Detalhe da base do Ewer of Zenobius mostrando monogramas que representam selos de controle bizantinos imperiais para prata, Avar ou Bizantino, 700s, prata e ouro parcial, c. 23 × 13 cm, 652g (Museu Metropolitano de Arte)

p Como os bizantinos perderam seus territórios orientais para invadir os exércitos islâmicos no século VII, a elite política e militar muçulmana herdou a cultura visual e material romano-bizantina nas terras que conquistou. Isso é especialmente evidente nas vilas do deserto construídas em regiões colonizadas pela primeira dinastia islâmica, os omíadas. O extenso programa de pintura de parede em uma casa de banho do início do século VIII na residência omíada de Qusayr ‘Amra (na Jordânia moderna) empregou uma rica variedade de iconografia romano-bizantina, incluindo imagens astronômicas, retratos de governantes bizantinos e outros primeiros medievais, cenas de caça, e representações de banhistas.

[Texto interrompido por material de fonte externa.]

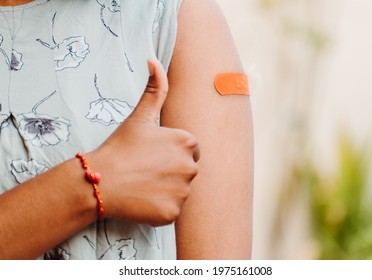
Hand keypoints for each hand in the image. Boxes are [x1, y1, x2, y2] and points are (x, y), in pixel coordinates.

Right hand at [88, 59, 199, 225]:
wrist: (98, 180)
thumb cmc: (120, 146)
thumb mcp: (140, 116)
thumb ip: (155, 89)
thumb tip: (153, 61)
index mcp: (187, 142)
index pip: (189, 148)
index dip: (170, 152)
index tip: (151, 155)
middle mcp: (191, 167)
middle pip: (187, 170)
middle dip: (171, 170)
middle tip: (145, 170)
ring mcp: (183, 192)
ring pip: (180, 190)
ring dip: (166, 189)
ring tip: (142, 184)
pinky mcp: (172, 213)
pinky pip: (171, 209)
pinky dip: (159, 207)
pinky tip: (141, 199)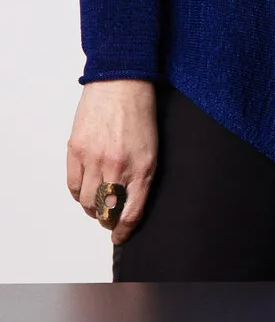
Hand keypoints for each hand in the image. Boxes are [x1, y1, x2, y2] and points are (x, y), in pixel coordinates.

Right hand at [66, 80, 156, 245]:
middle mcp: (118, 167)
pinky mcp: (76, 151)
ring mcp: (94, 159)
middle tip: (109, 220)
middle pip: (106, 211)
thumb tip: (131, 201)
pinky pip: (73, 186)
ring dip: (92, 209)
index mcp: (144, 167)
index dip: (125, 230)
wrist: (122, 84)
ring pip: (88, 202)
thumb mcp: (153, 147)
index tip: (121, 236)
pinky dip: (78, 194)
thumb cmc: (141, 113)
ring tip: (98, 205)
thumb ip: (143, 175)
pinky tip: (85, 192)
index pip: (132, 211)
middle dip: (108, 221)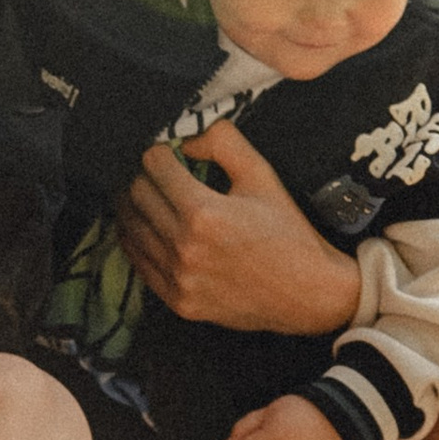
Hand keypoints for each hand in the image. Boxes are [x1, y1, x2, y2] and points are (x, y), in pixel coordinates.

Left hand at [114, 118, 359, 334]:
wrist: (308, 293)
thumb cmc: (288, 232)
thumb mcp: (262, 176)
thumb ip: (222, 142)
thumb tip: (186, 137)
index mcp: (204, 213)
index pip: (154, 166)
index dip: (158, 151)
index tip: (166, 151)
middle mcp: (184, 248)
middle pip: (135, 195)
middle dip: (143, 176)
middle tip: (156, 172)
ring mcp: (179, 279)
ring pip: (130, 229)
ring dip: (134, 207)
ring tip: (148, 197)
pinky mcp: (179, 302)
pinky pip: (139, 263)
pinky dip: (137, 241)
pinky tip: (149, 228)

Pintura de pisos (afresco) de Ge ou Gaia, de Qasr al-Hayr al-Gharbi, Síria, agora no Museu Nacional de Damasco, 727 (foto:Daniel Waugh)

p O famoso santuário islâmico antigo, conhecido como Cúpula da Rocha, foi modelado com base nas estruturas comemorativas bizantinas e é decorado com um elaborado programa de mosaicos e revestimento de mármore que emula em parte os modelos bizantinos e pode até ter sido criado por artesãos bizantinos.

Vista interna da Cúpula da Rocha (Qubbat al-Sakhra), Umayyad, alvenaria de pedra, telhado de madeira, decorado com telha cerâmica vidrada, mosaicos, e domo dourado de alumínio e bronze, 691-92, com várias reformas, patrono do califa Abd al-Malik, Jerusalém (foto:Virtutepetens, CC BY-SA 4.0)

p Embora seja comum hoje associar redes globais ao período moderno, conexões interculturais também eram uma parte vital dos antigos, antiguidade tardia, e a experiência medieval na Afro-Eurásia. O Império Bizantino se comunicava com diversas culturas e sociedades, e a arte, arquitetura, e a cultura material de Bizâncio e seus vizinhos atestam eloqüentemente essa realidade interconectada.

p Notas:

[1] Anthea Harris, ed., Globalização incipiente ?:Contatos de longa distância no século VI (Oxford:Archaeopress, 2007).

[2] Michael Bintley, “As taças de prata bizantinas no sepultamento do navio Sutton Hoo e adoração à árvore na Inglaterra anglo-saxã, ” Artigos do Instituto de Arqueologia 21 (2011):34–45.